# X3 PCD delivery on 7/18



## tango131 (Jun 14, 2012)

whoo whoooooooo! My wife and I are taking delivery of her new X3 on Wednesday, July 18. We are really looking forward to it. 

It will be a bit crazy because we are driving back to Chicago on Wednesday evening and plan to be at work by 10 AM Thursday morning (have work meetings that cannot be changed)  Our thought is to stop in Louisville, catch some sleep, and drive the remaining five or so hours in the morning. The good thing is that after our drive home, the X3 will be close to broken in. :beerchug:

We are very very excited:freakdanc


----------



## BruinsBMW (Jun 7, 2012)

Congrats. I'll miss you by one day. Picking up a 335i E93 on 7/19. Be careful on that drive home!


----------



## I-Won-Today (Feb 21, 2007)

Congrats to both of you! Look forward to hopefully meeting both of you and saying hello when you are here!


----------



## tango131 (Jun 14, 2012)

thank you. we bought plane tickets today. we arrive after 10 pm, so we will miss dinner, oh well. we'll eat something at the bar. we can't wait, super excited.

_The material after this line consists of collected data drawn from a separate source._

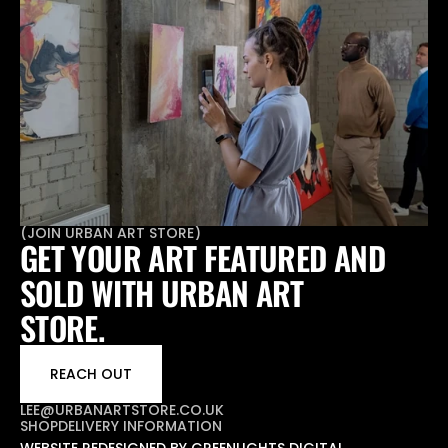
(
JOIN URBAN ART STORE
)
GET YOUR ART FEATURED AND 
SOLD WITH URBAN ART 
STORE.
REACH OUT
LEE@URBANARTSTORE.CO.UK
SHOP
DELIVERY INFORMATION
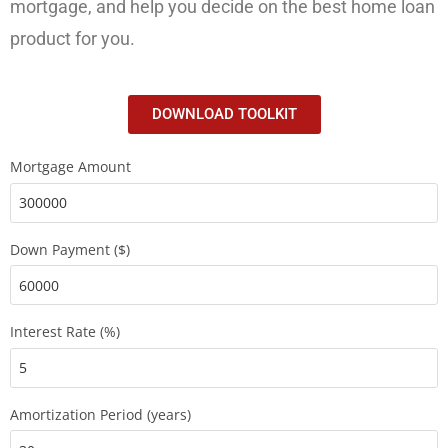
mortgage, and help you decide on the best home loan
product for you.
DOWNLOAD TOOLKIT
Mortgage Amount
Down Payment ($)
Interest Rate (%)
Amortization Period (years)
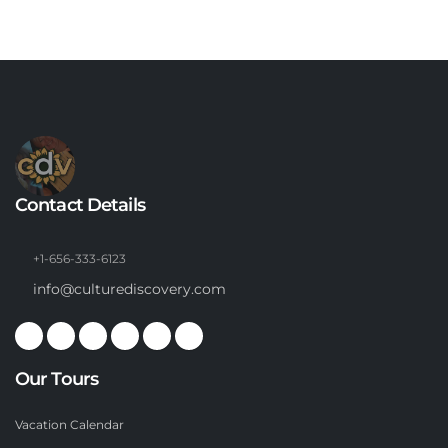
Contact Details
+1-656-333-6123
info@culturediscovery.com
Our Tours
Vacation Calendar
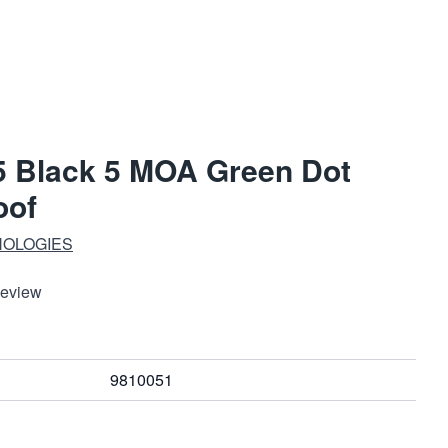
5 Black 5 MOA Green Dot
oof
NOLOGIES
Review
9810051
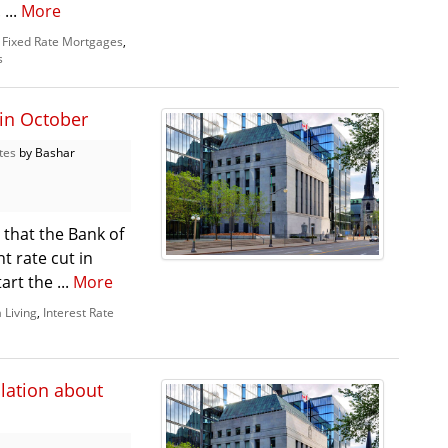
...
More
,
Fixed Rate Mortgages
,
s
 in October
tes
by Bashar
 that the Bank of
t rate cut in
rt the ...
More
 Living
,
Interest Rate
ulation about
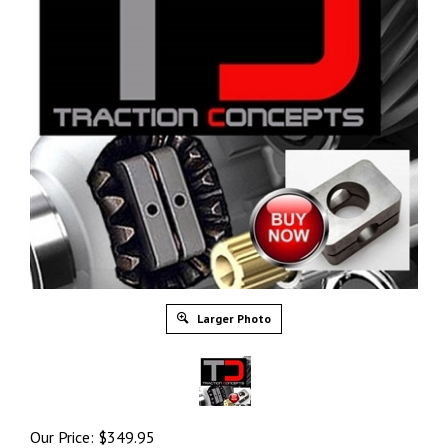
Larger Photo
Our Price:
$
349.95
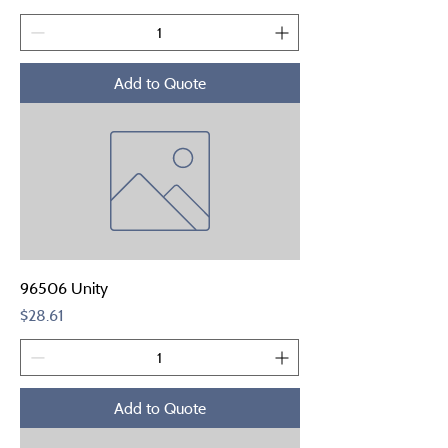
Add to Quote
96506 Unity
Price
$28.61
Add to Quote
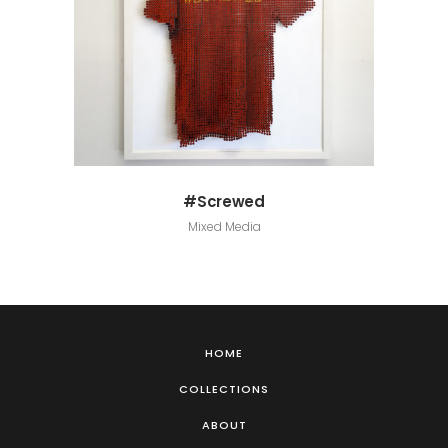
#Screwed
Mixed Media
HOME
COLLECTIONS
ABOUT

I'm also very excited for my wife to try her hand at a little performance driving on a track -- something I have been lucky enough to do several times with my porsche at driver education events. It will hopefully make her a safer driver .


----------



## JimD1 (Jun 5, 2009)

I don't know what time you will start and finish, you might check. I was done by 2pm. I could have been done a bit sooner. Google says you have about a 12 hour drive - depending on where you're going in Chicago. If you pushed, you could probably make it Indianapolis. The first part of the drive will be pretty but things will flatten out by Louisville. I drove through this area last fall moving my daugther to Bloomington.

Jim


----------